Il 29 febbraio scorso la Provincia di Lodi ha bloccato il piano di ampliamento avanzato da Itelyum appellandosi al criterio delle salvaguardie aggiuntive, cioè chiedendo alla Regione di assumere la competenza autorizzativa compiendo valutazioni più approfondite: il nuovo termovalorizzatore avrebbe una capacità di trattamento di 154.000 tonnellate annue con gravi conseguenze su traffico stradale, qualità dell’aria e della vita dei lodigiani. Inoltre il progetto di ampliamento risulterebbe incompatibile con le tutele ambientali e paesaggistiche introdotte del nuovo Piano Territoriale Provinciale, in merito alle quali la Regione è chiamata ad esprimersi entro il 31 ottobre 2025.
Itelyum nel frattempo ha presentato al Tribunale Amministrativo Regionale un ricorso accompagnato da un’istanza cautelare, ovvero una richiesta di annullamento temporaneo del blocco imposto dalla Provincia anche prima della sentenza definitiva sul ricorso, per limitare i potenziali danni economici e/o operativi causati da questa fase di stallo.

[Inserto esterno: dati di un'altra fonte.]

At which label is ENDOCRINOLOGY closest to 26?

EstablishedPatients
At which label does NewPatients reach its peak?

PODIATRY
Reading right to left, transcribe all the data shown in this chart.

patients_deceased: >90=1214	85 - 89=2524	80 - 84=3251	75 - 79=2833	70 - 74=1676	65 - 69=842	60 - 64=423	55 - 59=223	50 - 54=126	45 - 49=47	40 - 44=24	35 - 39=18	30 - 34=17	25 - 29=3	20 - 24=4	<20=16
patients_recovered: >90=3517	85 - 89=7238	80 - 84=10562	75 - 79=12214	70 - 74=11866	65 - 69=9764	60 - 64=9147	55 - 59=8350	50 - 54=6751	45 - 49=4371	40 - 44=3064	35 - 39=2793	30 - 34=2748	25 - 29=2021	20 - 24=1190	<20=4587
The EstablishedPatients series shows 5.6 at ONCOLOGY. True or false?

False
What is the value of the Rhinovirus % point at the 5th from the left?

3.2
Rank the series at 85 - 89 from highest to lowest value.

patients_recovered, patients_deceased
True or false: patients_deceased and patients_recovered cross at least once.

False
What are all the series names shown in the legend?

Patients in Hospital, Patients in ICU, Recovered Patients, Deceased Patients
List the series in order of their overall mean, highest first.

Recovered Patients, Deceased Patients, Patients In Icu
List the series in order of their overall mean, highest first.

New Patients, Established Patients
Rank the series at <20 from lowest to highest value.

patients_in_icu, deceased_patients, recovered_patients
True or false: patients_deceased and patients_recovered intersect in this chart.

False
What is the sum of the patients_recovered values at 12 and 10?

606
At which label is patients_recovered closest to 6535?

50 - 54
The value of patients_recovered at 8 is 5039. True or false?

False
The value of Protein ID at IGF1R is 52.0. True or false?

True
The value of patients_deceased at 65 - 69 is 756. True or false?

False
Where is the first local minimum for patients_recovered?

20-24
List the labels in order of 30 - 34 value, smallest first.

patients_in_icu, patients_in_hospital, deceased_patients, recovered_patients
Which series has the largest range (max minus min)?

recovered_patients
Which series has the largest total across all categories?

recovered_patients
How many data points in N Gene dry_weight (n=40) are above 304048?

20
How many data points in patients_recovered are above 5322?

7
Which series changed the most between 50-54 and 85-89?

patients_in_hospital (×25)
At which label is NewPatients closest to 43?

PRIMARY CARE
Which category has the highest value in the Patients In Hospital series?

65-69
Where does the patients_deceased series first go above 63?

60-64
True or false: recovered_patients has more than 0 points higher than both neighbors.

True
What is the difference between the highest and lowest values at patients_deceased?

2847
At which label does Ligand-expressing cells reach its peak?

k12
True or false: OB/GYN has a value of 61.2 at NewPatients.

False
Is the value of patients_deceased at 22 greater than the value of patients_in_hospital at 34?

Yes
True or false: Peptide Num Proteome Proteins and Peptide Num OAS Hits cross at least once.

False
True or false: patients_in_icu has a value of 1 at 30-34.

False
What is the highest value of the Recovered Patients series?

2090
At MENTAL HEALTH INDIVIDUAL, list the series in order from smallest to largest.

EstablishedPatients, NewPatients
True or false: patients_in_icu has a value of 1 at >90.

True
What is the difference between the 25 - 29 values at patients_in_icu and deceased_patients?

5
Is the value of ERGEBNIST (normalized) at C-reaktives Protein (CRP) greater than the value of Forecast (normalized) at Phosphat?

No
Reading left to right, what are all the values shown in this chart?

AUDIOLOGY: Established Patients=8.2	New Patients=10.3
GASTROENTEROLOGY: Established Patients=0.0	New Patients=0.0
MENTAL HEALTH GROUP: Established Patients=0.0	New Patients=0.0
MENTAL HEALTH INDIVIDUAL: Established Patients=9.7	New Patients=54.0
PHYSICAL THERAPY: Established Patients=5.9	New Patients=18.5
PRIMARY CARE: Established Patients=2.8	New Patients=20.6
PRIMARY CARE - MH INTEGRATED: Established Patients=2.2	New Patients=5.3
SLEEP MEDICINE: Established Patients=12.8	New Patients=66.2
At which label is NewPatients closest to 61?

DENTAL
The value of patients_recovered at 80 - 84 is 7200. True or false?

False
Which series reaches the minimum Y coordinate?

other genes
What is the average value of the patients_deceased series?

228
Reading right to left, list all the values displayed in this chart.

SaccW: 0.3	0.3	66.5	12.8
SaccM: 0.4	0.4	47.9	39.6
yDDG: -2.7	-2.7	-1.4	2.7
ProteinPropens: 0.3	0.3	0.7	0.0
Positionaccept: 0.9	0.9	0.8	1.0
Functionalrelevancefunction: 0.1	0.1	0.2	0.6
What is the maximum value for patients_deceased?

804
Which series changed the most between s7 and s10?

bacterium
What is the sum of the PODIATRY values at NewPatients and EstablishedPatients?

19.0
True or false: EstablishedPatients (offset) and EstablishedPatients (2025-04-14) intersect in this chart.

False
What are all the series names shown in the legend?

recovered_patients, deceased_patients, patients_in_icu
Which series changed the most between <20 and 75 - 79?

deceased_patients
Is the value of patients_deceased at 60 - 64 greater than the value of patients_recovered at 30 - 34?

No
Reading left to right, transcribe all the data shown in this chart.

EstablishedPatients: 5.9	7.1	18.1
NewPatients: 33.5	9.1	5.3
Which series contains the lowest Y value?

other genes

Il TAR, con la prima udienza pubblica del 29 maggio, è ora chiamato a decidere se respingere o accogliere la richiesta cautelare di Itelyum, sospendendo o confermando il blocco della Provincia. Parallelamente prosegue l’impegno di quest’ultima nella difesa del benessere collettivo: alla luce dell’interesse e dalla partecipazione dimostrati dalla cittadinanza negli scorsi mesi, su richiesta di Legambiente è stata indetta una consultazione pubblica ambientale, la prima inchiesta pubblica in Lombardia per un progetto simile, tramite la quale una commissione tecnica potrà interpellare enti locali, esperti, associazioni, comitati e semplici cittadini, fornendo un ulteriore strumento che potrà essere considerato nell’iter decisionale.